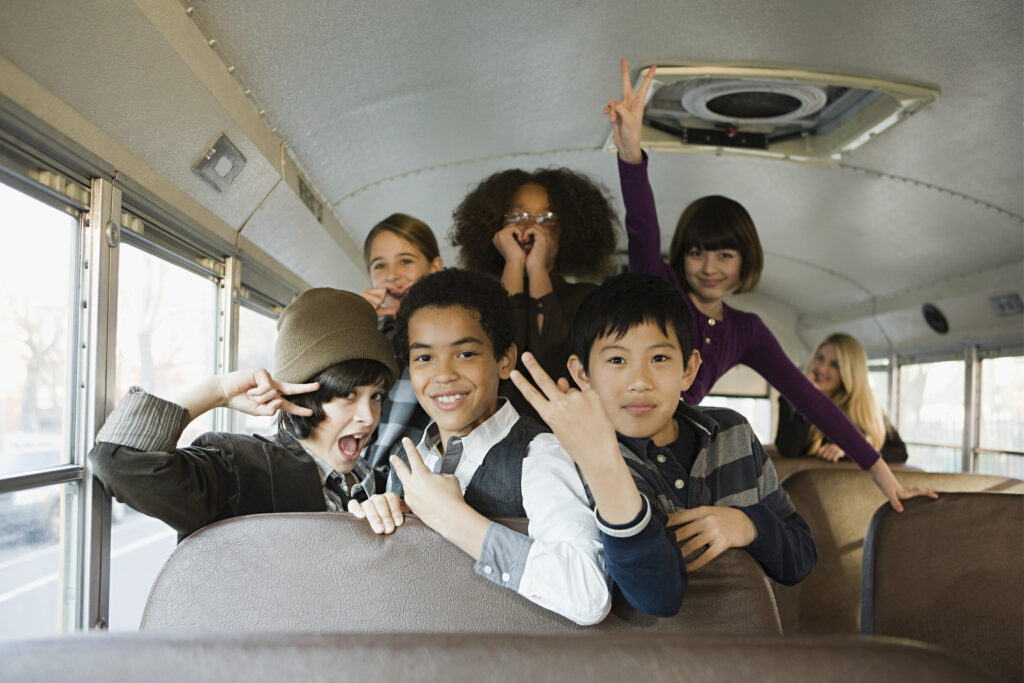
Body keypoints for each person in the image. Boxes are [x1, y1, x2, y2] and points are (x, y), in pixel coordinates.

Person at [605, 58, 933, 511]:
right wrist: (631, 150)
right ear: (681, 256)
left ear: (745, 262)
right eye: (697, 252)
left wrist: (882, 475)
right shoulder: (657, 289)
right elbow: (642, 228)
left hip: (676, 450)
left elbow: (811, 402)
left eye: (725, 254)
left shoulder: (747, 331)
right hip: (618, 430)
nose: (709, 266)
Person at [512, 273, 816, 616]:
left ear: (689, 370)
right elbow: (657, 596)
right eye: (616, 360)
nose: (639, 382)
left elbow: (801, 559)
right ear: (582, 374)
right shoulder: (576, 460)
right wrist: (604, 465)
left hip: (750, 649)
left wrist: (749, 525)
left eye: (659, 359)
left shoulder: (734, 432)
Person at [350, 268, 611, 626]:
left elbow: (588, 595)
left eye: (465, 354)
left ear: (504, 360)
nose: (443, 374)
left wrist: (452, 517)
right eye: (424, 358)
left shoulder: (540, 454)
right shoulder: (407, 462)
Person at [89, 288, 398, 540]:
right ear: (303, 394)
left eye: (376, 397)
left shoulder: (379, 482)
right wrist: (218, 391)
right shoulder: (241, 470)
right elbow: (119, 462)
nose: (369, 417)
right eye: (347, 395)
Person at [449, 167, 619, 412]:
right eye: (517, 216)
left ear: (566, 231)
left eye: (546, 219)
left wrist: (537, 267)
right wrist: (514, 263)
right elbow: (500, 355)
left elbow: (550, 357)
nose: (529, 227)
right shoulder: (471, 300)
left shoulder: (588, 297)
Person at [360, 213, 443, 471]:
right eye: (379, 266)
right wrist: (357, 323)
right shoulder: (369, 332)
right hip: (368, 472)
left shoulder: (452, 330)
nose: (392, 276)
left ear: (434, 267)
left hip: (425, 472)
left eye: (405, 261)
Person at [775, 333, 908, 463]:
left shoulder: (865, 409)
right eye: (820, 358)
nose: (821, 369)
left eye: (835, 365)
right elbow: (789, 449)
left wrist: (849, 452)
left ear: (850, 373)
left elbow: (899, 452)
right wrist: (807, 396)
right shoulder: (790, 398)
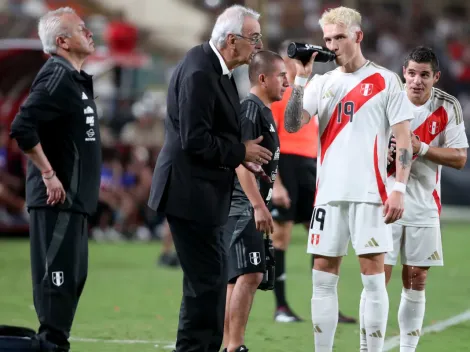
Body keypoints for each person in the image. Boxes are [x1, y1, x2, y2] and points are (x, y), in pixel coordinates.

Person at [283, 6, 414, 351]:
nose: (333, 44)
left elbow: (403, 139)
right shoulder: (322, 83)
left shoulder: (386, 81)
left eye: (339, 37)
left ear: (358, 36)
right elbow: (293, 124)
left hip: (371, 194)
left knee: (373, 282)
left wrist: (398, 188)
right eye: (327, 39)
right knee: (322, 278)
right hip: (328, 195)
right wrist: (300, 79)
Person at [147, 5, 272, 352]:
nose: (258, 45)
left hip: (201, 193)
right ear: (232, 40)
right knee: (208, 282)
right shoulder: (200, 72)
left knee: (207, 282)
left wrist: (244, 156)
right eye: (254, 39)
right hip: (189, 194)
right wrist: (240, 152)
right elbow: (195, 139)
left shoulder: (214, 68)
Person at [9, 7, 100, 352]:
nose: (89, 32)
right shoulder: (57, 75)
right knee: (56, 300)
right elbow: (22, 126)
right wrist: (48, 174)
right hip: (56, 204)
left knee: (71, 287)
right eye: (81, 29)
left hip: (76, 204)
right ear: (63, 41)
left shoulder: (74, 77)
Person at [367, 46, 468, 352]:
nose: (417, 81)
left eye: (424, 75)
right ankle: (368, 348)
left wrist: (420, 147)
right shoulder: (385, 100)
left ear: (435, 77)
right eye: (411, 73)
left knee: (416, 279)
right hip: (384, 202)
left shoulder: (448, 106)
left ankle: (407, 350)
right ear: (404, 74)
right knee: (376, 280)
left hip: (424, 204)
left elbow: (460, 158)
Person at [269, 40, 356, 324]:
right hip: (287, 166)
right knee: (280, 237)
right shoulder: (279, 95)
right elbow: (272, 142)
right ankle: (281, 306)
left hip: (311, 166)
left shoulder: (315, 90)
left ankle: (326, 306)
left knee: (320, 238)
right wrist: (277, 183)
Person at [222, 50, 288, 352]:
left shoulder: (263, 111)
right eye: (281, 76)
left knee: (242, 277)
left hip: (249, 205)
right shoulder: (250, 110)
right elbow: (240, 162)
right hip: (242, 206)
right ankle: (234, 346)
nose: (286, 82)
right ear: (262, 78)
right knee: (249, 273)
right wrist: (258, 205)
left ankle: (230, 345)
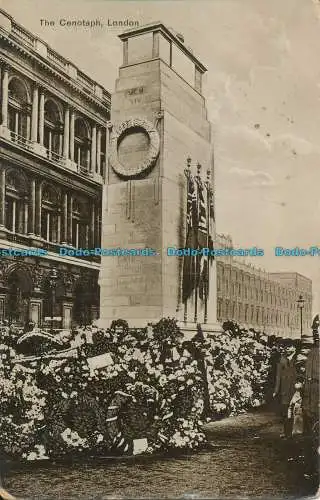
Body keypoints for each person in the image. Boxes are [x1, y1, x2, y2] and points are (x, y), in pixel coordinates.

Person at [273, 343, 297, 438]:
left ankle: (292, 432)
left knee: (295, 411)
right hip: (285, 391)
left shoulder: (298, 360)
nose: (287, 349)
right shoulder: (281, 361)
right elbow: (278, 377)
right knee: (286, 411)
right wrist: (276, 390)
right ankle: (287, 432)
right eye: (286, 347)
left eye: (290, 347)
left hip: (295, 390)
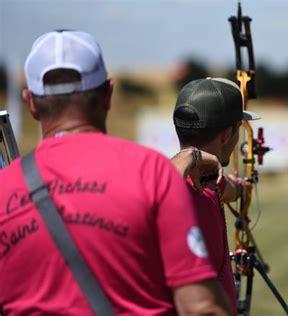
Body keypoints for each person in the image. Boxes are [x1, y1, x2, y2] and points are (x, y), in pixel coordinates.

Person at [0, 30, 231, 315]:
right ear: (108, 93)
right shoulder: (153, 174)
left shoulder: (3, 187)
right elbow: (201, 308)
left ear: (31, 103)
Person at [170, 78, 260, 315]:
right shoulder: (185, 193)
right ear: (226, 134)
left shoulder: (204, 179)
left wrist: (242, 189)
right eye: (238, 130)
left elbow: (223, 186)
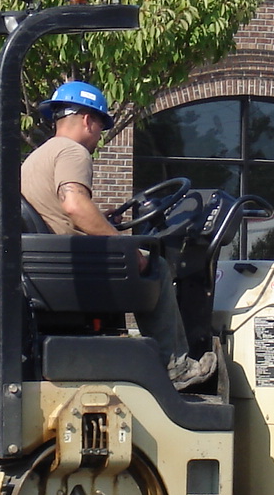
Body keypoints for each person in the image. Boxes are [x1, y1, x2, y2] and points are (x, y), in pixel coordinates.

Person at [21, 80, 216, 391]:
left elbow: (58, 211)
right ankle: (176, 366)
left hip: (48, 264)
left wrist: (103, 218)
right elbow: (73, 205)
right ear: (88, 120)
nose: (99, 137)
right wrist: (122, 245)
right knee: (156, 266)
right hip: (69, 267)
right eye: (100, 127)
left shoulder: (38, 156)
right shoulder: (73, 152)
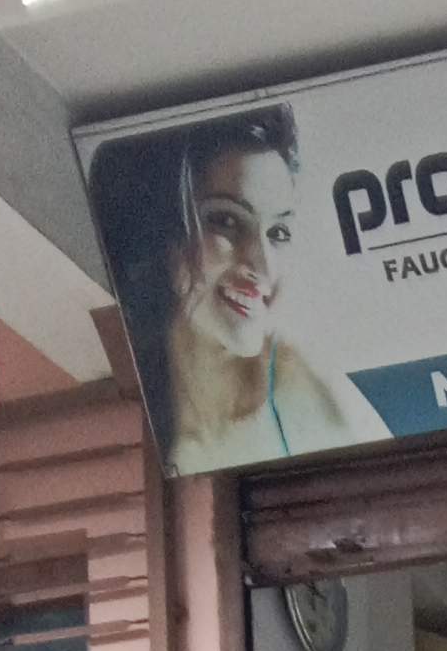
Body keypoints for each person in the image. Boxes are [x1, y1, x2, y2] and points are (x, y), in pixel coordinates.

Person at [103, 106, 358, 474]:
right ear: (165, 233)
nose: (264, 268)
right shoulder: (127, 398)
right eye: (226, 221)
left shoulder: (304, 396)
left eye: (278, 232)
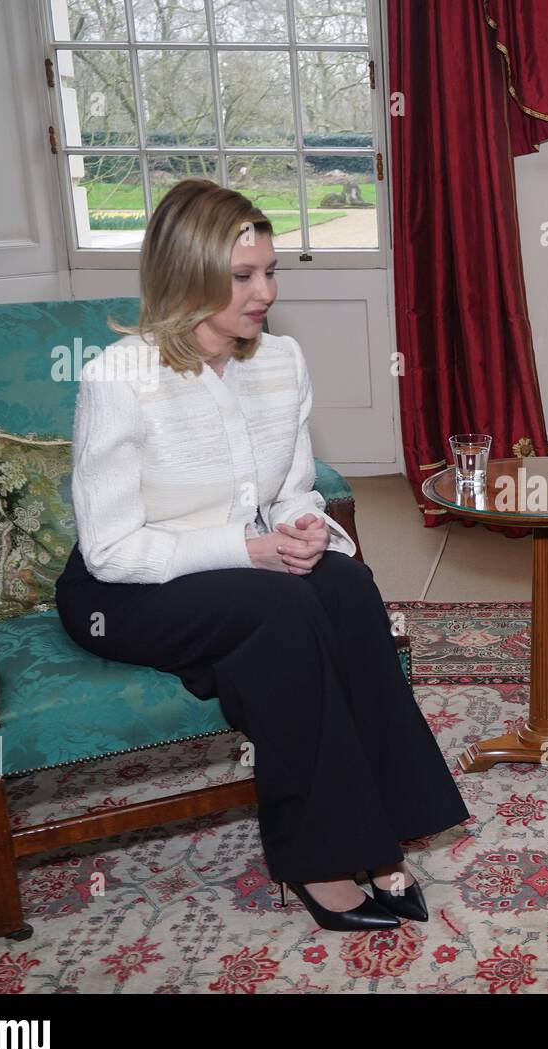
******
■ **WHAT TO WORK ON**: Wherever a picture appears in the records above, skip it and retype everything else exactly.

■ **ANSWER SECTION**:
Body keypoints for each person in the image. Boxes are [x1, y1, x2, y2] and points are (x, y), in pixel coordinates.

Person at [605, 58, 933, 511]:
right wrist: (631, 150)
right ear: (681, 256)
left ear: (745, 262)
right eye: (697, 252)
left wrist: (882, 475)
right shoulder: (657, 289)
right elbow: (642, 228)
left hip: (676, 450)
left elbow: (811, 402)
left eye: (725, 254)
left shoulder: (747, 331)
right hip: (618, 430)
nose: (709, 266)
Person at [512, 273, 816, 616]:
left ear: (689, 370)
right elbow: (657, 596)
right eye: (616, 360)
nose: (639, 382)
left elbow: (801, 559)
right ear: (582, 374)
right shoulder: (576, 460)
right wrist: (604, 465)
left hip: (750, 649)
left wrist: (749, 525)
left eye: (659, 359)
left shoulder: (734, 432)
Person at [350, 268, 611, 626]:
left elbow: (588, 595)
left eye: (465, 354)
left ear: (504, 360)
nose: (443, 374)
left wrist: (452, 517)
right eye: (424, 358)
left shoulder: (540, 454)
right shoulder: (407, 462)
Person at [89, 288, 398, 540]:
right ear: (303, 394)
left eye: (376, 397)
left shoulder: (379, 482)
right wrist: (218, 391)
right shoulder: (241, 470)
right elbow: (119, 462)
nose: (369, 417)
right eye: (347, 395)
Person at [449, 167, 619, 412]:
right eye: (517, 216)
left ear: (566, 231)
left eye: (546, 219)
left wrist: (537, 267)
right wrist: (514, 263)
right elbow: (500, 355)
left elbow: (550, 357)
nose: (529, 227)
right shoulder: (471, 300)
left shoulder: (588, 297)
Person at [360, 213, 443, 471]:
right eye: (379, 266)
right wrist: (357, 323)
right shoulder: (369, 332)
right hip: (368, 472)
left shoulder: (452, 330)
nose: (392, 276)
left ear: (434, 267)
left hip: (425, 472)
left eye: (405, 261)
Person at [775, 333, 908, 463]:
left shoulder: (865, 409)
right eye: (820, 358)
nose: (821, 369)
left eye: (835, 365)
right elbow: (789, 449)
left wrist: (849, 452)
left ear: (850, 373)
left elbow: (899, 452)
right wrist: (807, 396)
right shoulder: (790, 398)
Body keypoints for each person in the image. Boxes are [x1, y1, x2, y2] and points are (x, y), in pixel coordinates.

Person at [283, 6, 414, 351]:
nose: (333, 44)
left elbow: (403, 139)
right shoulder: (322, 83)
left shoulder: (386, 81)
left eye: (339, 37)
left ear: (358, 36)
right elbow: (293, 124)
left hip: (371, 194)
left knee: (373, 282)
left wrist: (398, 188)
right eye: (327, 39)
right knee: (322, 278)
right hip: (328, 195)
right wrist: (300, 79)
Person at [147, 5, 272, 352]:
nose: (258, 45)
left hip: (201, 193)
right ear: (232, 40)
right knee: (208, 282)
right shoulder: (200, 72)
left knee: (207, 282)
left wrist: (244, 156)
right eye: (254, 39)
right hip: (189, 194)
right wrist: (240, 152)
right elbow: (195, 139)
left shoulder: (214, 68)
Person at [9, 7, 100, 352]:
nose: (89, 32)
right shoulder: (57, 75)
right knee: (56, 300)
right elbow: (22, 126)
right wrist: (48, 174)
right hip: (56, 204)
left knee: (71, 287)
right eye: (81, 29)
left hip: (76, 204)
right ear: (63, 41)
left shoulder: (74, 77)
Person at [367, 46, 468, 352]:
nose: (417, 81)
left eye: (424, 75)
right ankle: (368, 348)
left wrist: (420, 147)
right shoulder: (385, 100)
left ear: (435, 77)
right eye: (411, 73)
left knee: (416, 279)
right hip: (384, 202)
left shoulder: (448, 106)
left ankle: (407, 350)
right ear: (404, 74)
right knee: (376, 280)
left hip: (424, 204)
left elbow: (460, 158)
Person at [269, 40, 356, 324]:
right hip: (287, 166)
right knee: (280, 237)
right shoulder: (279, 95)
right elbow: (272, 142)
right ankle: (281, 306)
left hip: (311, 166)
left shoulder: (315, 90)
left ankle: (326, 306)
left knee: (320, 238)
right wrist: (277, 183)
Person at [222, 50, 288, 352]:
left shoulder: (263, 111)
right eye: (281, 76)
left knee: (242, 277)
left hip: (249, 205)
right shoulder: (250, 110)
right elbow: (240, 162)
right hip: (242, 206)
right ankle: (234, 346)
nose: (286, 82)
right ear: (262, 78)
right knee: (249, 273)
right wrist: (258, 205)
left ankle: (230, 345)
Body keypoints for each person in the image. Boxes are [x1, y1, x2, y2] and points are (x, y), in pixel coordinates.

Person at [273, 343, 297, 438]:
left ankle: (292, 432)
left knee: (295, 411)
right hip: (285, 391)
left shoulder: (298, 360)
nose: (287, 349)
right shoulder: (281, 361)
right elbow: (278, 377)
right knee: (286, 411)
right wrist: (276, 390)
right ankle: (287, 432)
right eye: (286, 347)
left eye: (290, 347)
left hip: (295, 390)
Body keypoints for each person in the image. Boxes are [x1, y1, x2, y2] and points are (x, y), in pixel coordinates.

Person at [0, 30, 231, 315]:
right ear: (108, 93)
right shoulder: (153, 174)
left shoulder: (3, 187)
right elbow: (201, 308)
left ear: (31, 103)
Person at [170, 78, 260, 315]:
right shoulder: (185, 193)
right ear: (226, 134)
left shoulder: (204, 179)
left wrist: (242, 189)
right eye: (238, 130)
left elbow: (223, 186)
Body keypoints for each person in the image. Boxes are [x1, y1, x2, y2] and points are (x, y), in pixel coordinates.

Person at [21, 80, 216, 391]:
left elbow: (58, 211)
right ankle: (176, 366)
left hip: (48, 264)
left wrist: (103, 218)
right elbow: (73, 205)
right ear: (88, 120)
nose: (99, 137)
right wrist: (122, 245)
right knee: (156, 266)
right hip: (69, 267)
right eye: (100, 127)
left shoulder: (38, 156)
right shoulder: (73, 152)
Body keypoints for each person in the image. Boxes are [x1, y1, x2, y2] and points are (x, y), in pixel coordinates.

Person at [103, 106, 358, 474]:
right ear: (165, 233)
nose: (264, 268)
right shoulder: (127, 398)
right eye: (226, 221)
left shoulder: (304, 396)
left eye: (278, 232)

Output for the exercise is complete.